SOAL LATIHAN:
**1)** Menurut Soepardo yang dikutip dalam teks bacaan tentang nasionalisme Indonesia, apa yang disyaratkan oleh pendidikan karakter?
**2)** Teruskan teks bacaan tentang nasionalisme Indonesia mulai dari kalimat terakhirnya.

TEKS BACAAN:

Tokoh-tokoh nasional seperti R A Kartini, Ki Hadjar Dewantoro, Bung Karno, Bung
Hatta, Tan Malaka, Moh. Natsir, HOS Tjokroaminoto, dan yang lainnya telah
berhasil mendidik karakter bangsa ini sehingga memiliki rasa cinta tanah air
(nasionalisme) yang sangat tinggi untuk melawan kolonialisme untuk meraih
kemerdekaan bangsa. Pada masa Orde Lama nasionalisme bangsa Indonesia masih
cukup tinggi karena pada saat itu api revolusi
masih terasa benar meliputi kehidupan rakyat. Kemerdekaan yang baru diraih
masih harus diuji karena Belanda masih mencoba untuk kembali ke Indonesia
dengan aksi agresi I dan II. Disamping
itu Irian Barat pun masih harus direbut dari tangan Belanda baik melalui
pendekatan diplomatik dan milliter.
Pada masa Orde
Baru semangat nasionalisme mulai terkikis, terbukti dengan adanya praktek
Korupsi, Kolusi, dan Nepotisme yang makin meluas, yang membuat sendi-sendi
kehidupan bangsa menjadi lemah.
Kehidupan sosial politik, ekonomi, dan budaya tidak
menunjukkan adanya perkembangan yang menggembirakan. Upaya untuk menumbuhkan
nasionalisme yang dilakukan pemerintah saat itu hanya menjadi jargon politik
semata.
Pada Orde Reformasi sekarang kesadaran nasionalisme
telah berada pada titik terendah. Praktek korupsi dilakukan secara masif baik
di pusat pemerintahan maupun di daerah. Bahkan korupsi telah dilakukan secara
luas di pilar-pilar kekuasaan eksekutif, legislatif, dan yudikatif. Akibatnya
penegakan hukum tidak berjalan. Politik telah disalah gunakan oleh penguasa
untuk merampok kekayaan negara. Hal ini
terjadi karena dalam kehidupan berbangsa tidak ada pembangunan karakter yang merupakan basis fundamental bagi
pembangunan bangsa. Menurut Soepardo (1962: 201) pendidikan karakter mensyaratkan adanya pendidikan moral dan
pendidikan nilai.

DATA YANG DIKAJI:
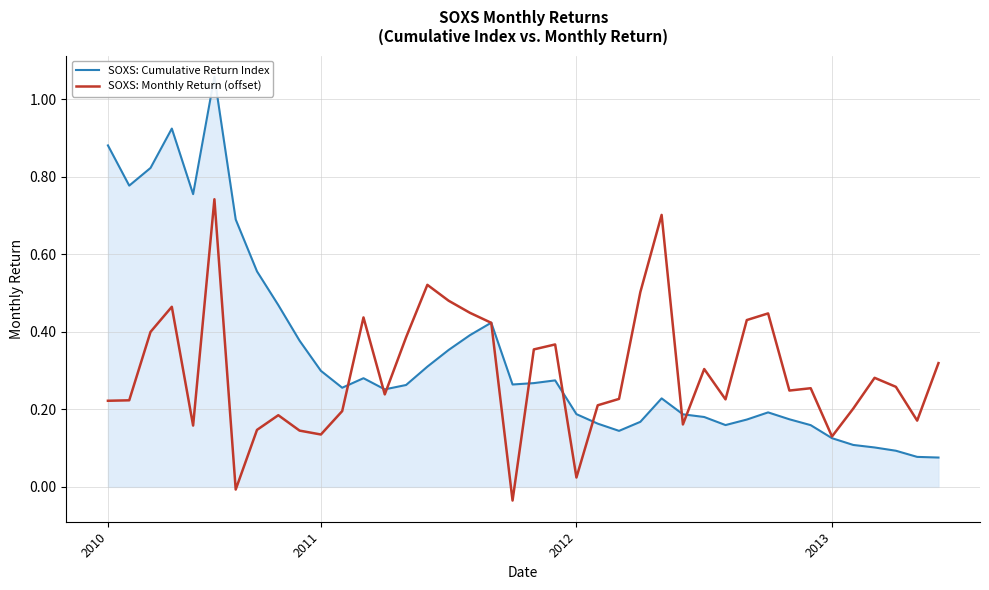

Between 15 and 16, which series saw the biggest shift?

SOXS: Cumulative Return Index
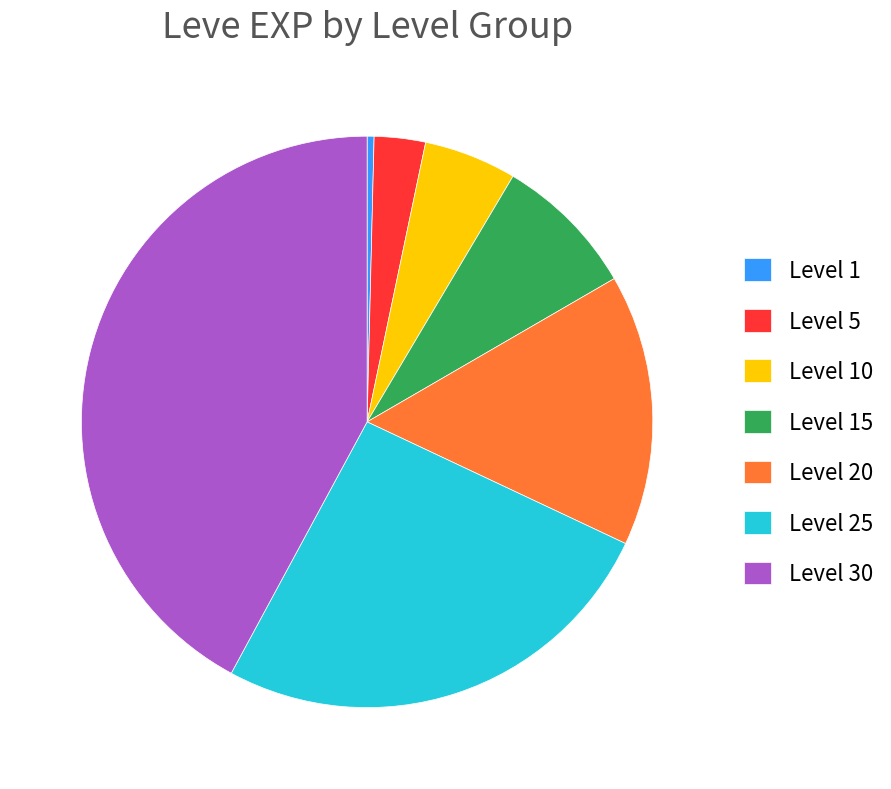

Rank the categories by value from highest to lowest.

Level 30, Level 25, Level 20, Level 15, Level 10, Level 5, Level 1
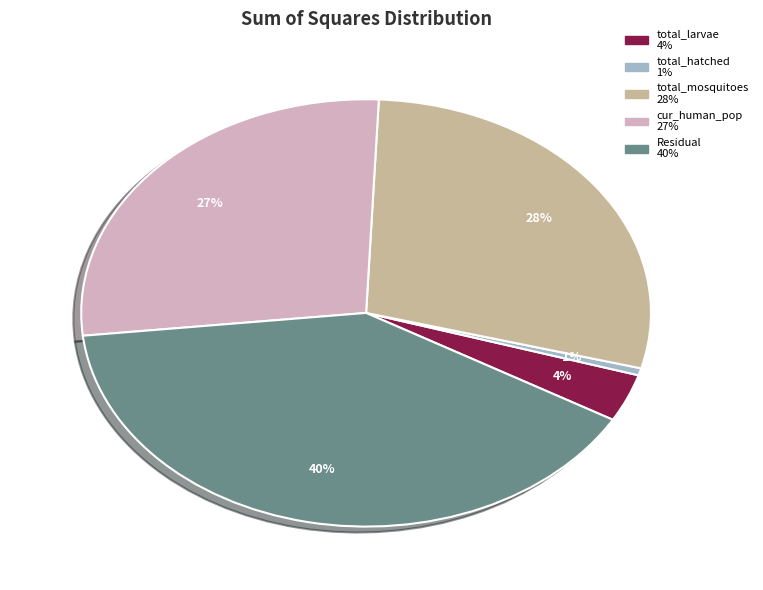

To the nearest percent, what is the average slice percentage?

20%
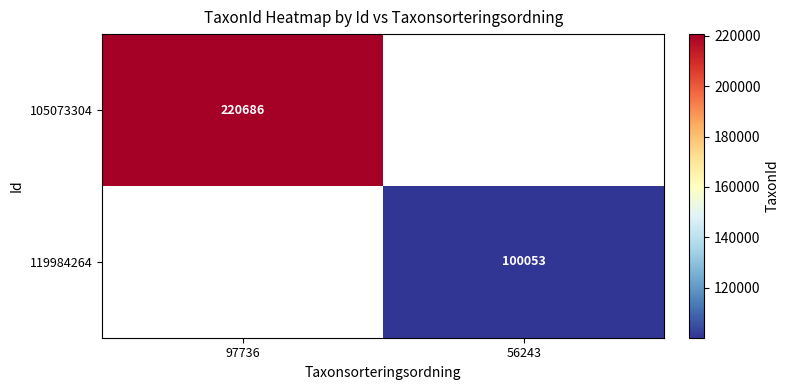

The 119984264 series shows 100053 at 56243. True or false?

True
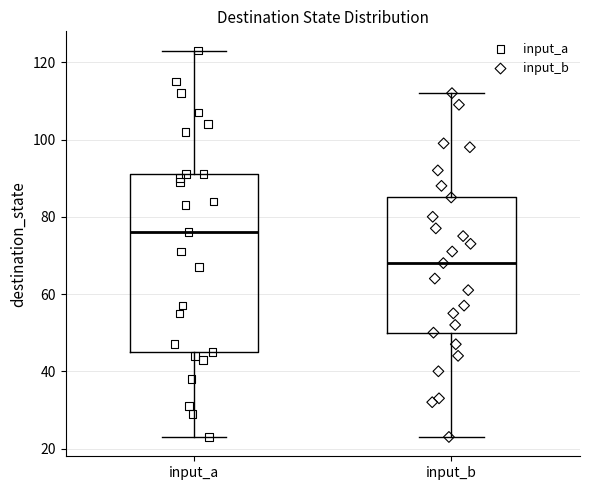

Reading left to right, read every box against the y-axis: the position of its median line, the range the box covers, and the ends of its whiskers. The values are not printed on the chart, so give them approximately, as read against the axis.

input_a: median 76, box 46 to 92, whiskers 24 to 124
input_b: median 68, box 50 to 86, whiskers 24 to 112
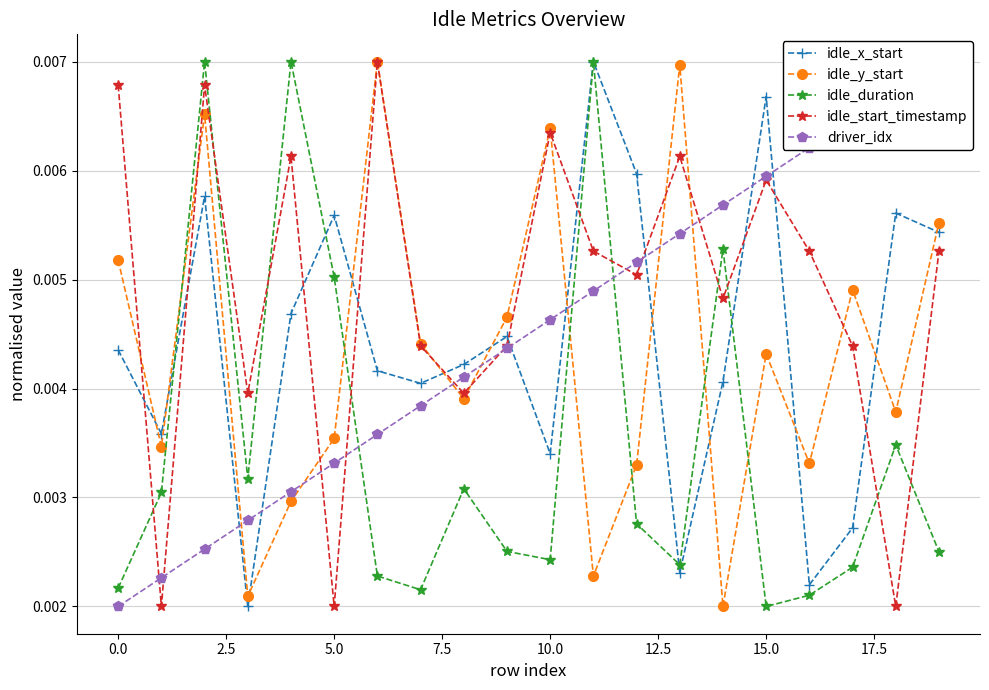

After their last crossing, which series has the higher values: idle_x_start or idle_duration?

idle_x_start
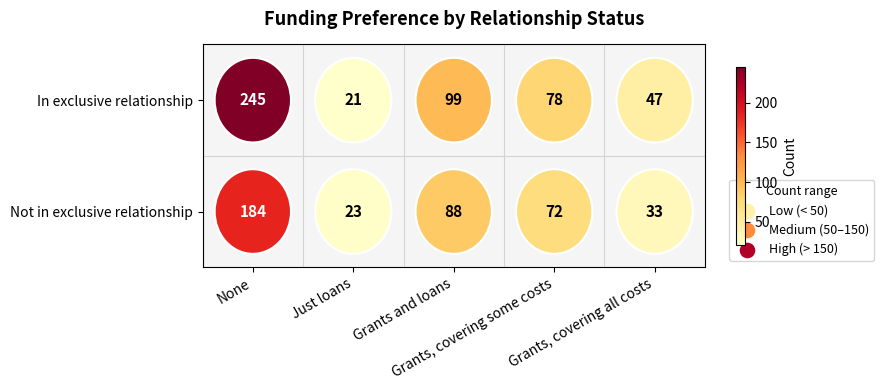

The In exclusive relationship series shows 17 at Grants, covering some costs. True or false?

False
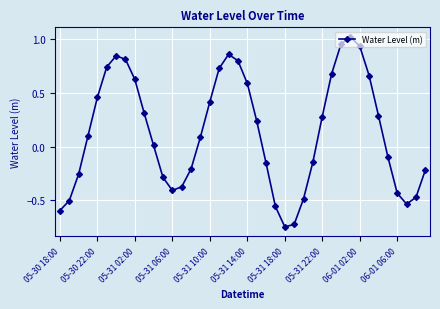

What is the greatest value displayed?

1.0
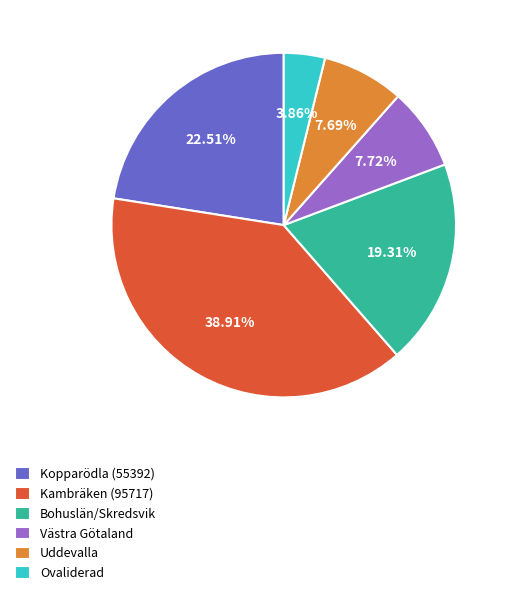

Which category has the smallest portion of the pie?

Ovaliderad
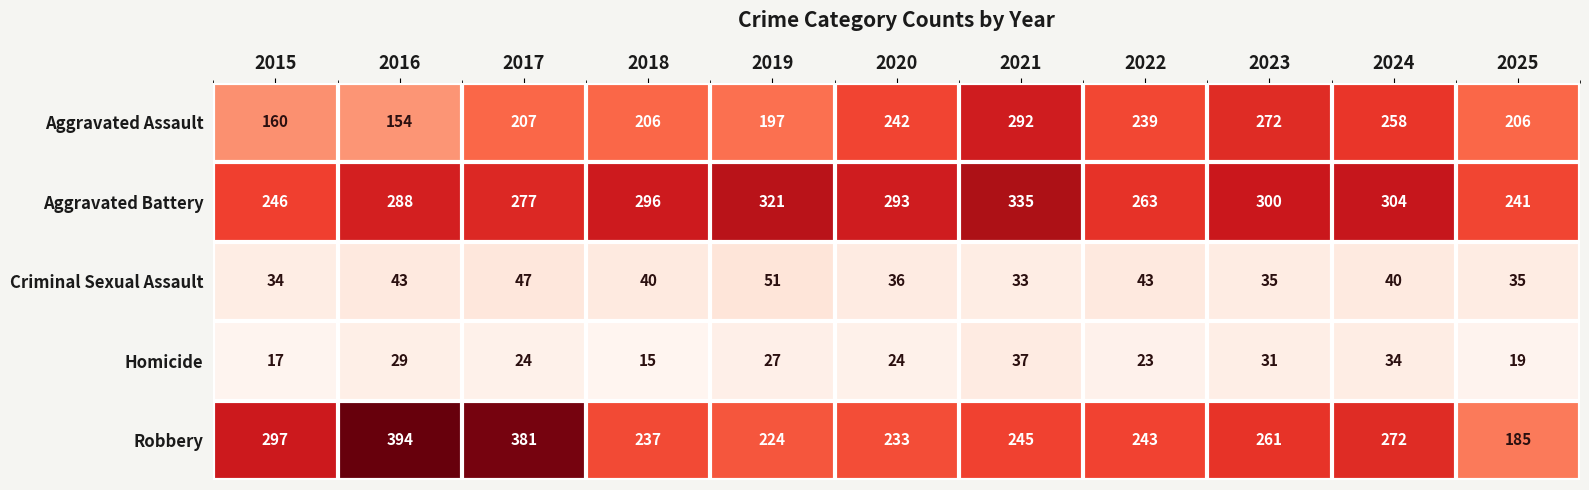

What is the highest value of the Homicide series?

37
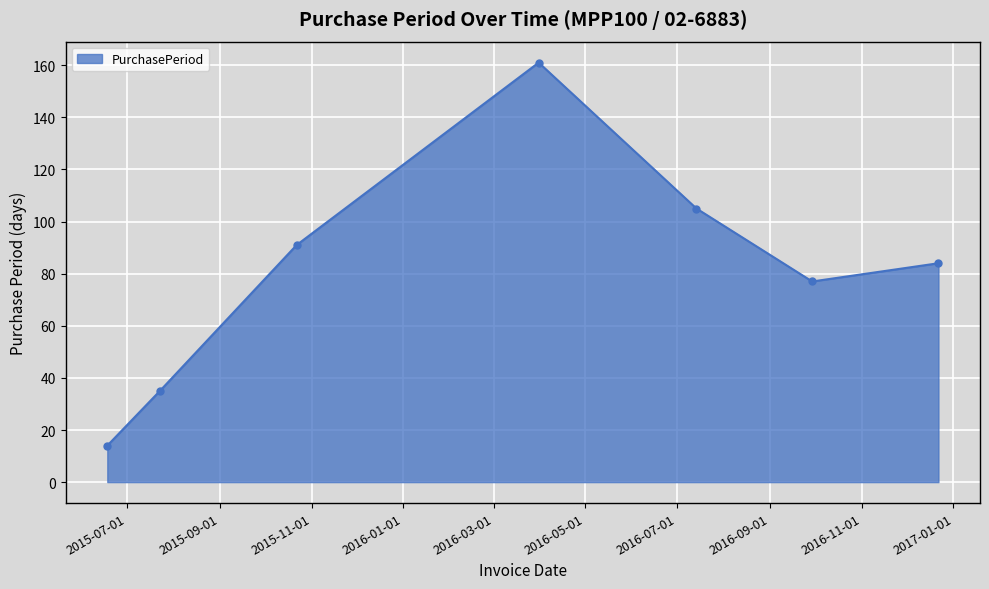

True or false: there are more than 0 points higher than both neighbors.

True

KUNCI JAWABAN:
**1)** Pendidikan karakter mensyaratkan adanya pendidikan moral dan pendidikan nilai.

**2)**
Menghadapi kondisi kehidupan berbangsa dan bernegara
yang demikian, tidak ada solusi lain
yang dapat dilakukan kecuali segera mengadakan pendidikan karakter
secara intensif kepada semua anak bangsa, khususnya kalangan generasi muda yang
merupakan generasi penerus bangsa ini. Dengan pendidikan karakter ini mereka
akan mendapatkan nilai-nilai kehidupan (living values) yang sangat
diperlukan sebagai bekal, pedoman, atau pelindung dalam kondisi
social masyarakat yang terus berubah dengan cepat (Setyawan, 2008: vi).
Identifikasi
dan Perumusan Masalah
Karakter bangsa akan sangat menentukan keberhasilan
bangsa tersebut dalam melakukan pembangunan bangsa dan negaranya. Hal ini tentu dapat dengan mudah dipahami
karena moralitas bangsa yang buruk pada akhirnya akan berujung pada menurunnya
nilai-nilai kebangsaan / nasionalisme dan meruntuhkan persatuan dan kesatuan
berbagai kelompok masyarakat bangsa itu.
Karakter bangsa yang buruk dapat mendorong terjadinya perbuatan-perbuatan
yang merugikan semacam korupsi, manipulasi, penipuan, kebohongan dan
sebagainya.
Di kalangan generasi muda (siswa Sekolah Dasar,
Sekolah Menengah, serta mahasiswa di Perguruan Tinggi) hal tersebut ditandai
dengan banyaknya siswa yang suka
menyontek, membeli kunci jawaban Ujiuan Akhir
Nasional (UAN), melakukan tawuran,.pemalakan, pemerkosaan, mengkonsumi narkoba,
dan sebagainya.
Degradasi moralitas dan rasa nasionalisme pada
kalangan generasi muda sudah saatnya harus diwaspadai. Karena jumlah generasi
muda ini sangat banyak, maka jika hanya ditangani pemerintah melalui pemberian
materi pendidikan karakter yang ada dalam kurikulum pendidikan saja pasti tidak
memadai. Perlu ada pihak-pihak lain yang perlu memberikan bantuan.
Berkaitan dengan keadaan tersebut, maka kegiatan
pengabdian kepada masyarakat yang diusulkan melalui proposal ini adalah
mengangkat permasalahan peningkatan karakter anak didik di Sekolah Menengah
Pertama, yaitu SMP Al-Ikhlas Batang.
Pemilihan SMP Al Ikhlas di Batang ini didasari oleh pemikiran bahwa SMP
tersebut merupakan SMP Swasta yang dibina langsung oleh PT Primatexco
Indonesia. Perusahaan ini sedang
mempersiapkan sumber daya manusia Indonesia yang berkualitas untuk mendukung
program pembangunan nasional. Apabila para siswa SMP Al Ikhlas ini diberi
pendidikan karakter, maka hal itu dapat memberikan kontribusi yang berarti bagi
penyiapan generasi baru bangsa yang lebih berkualitas dan kompetitif.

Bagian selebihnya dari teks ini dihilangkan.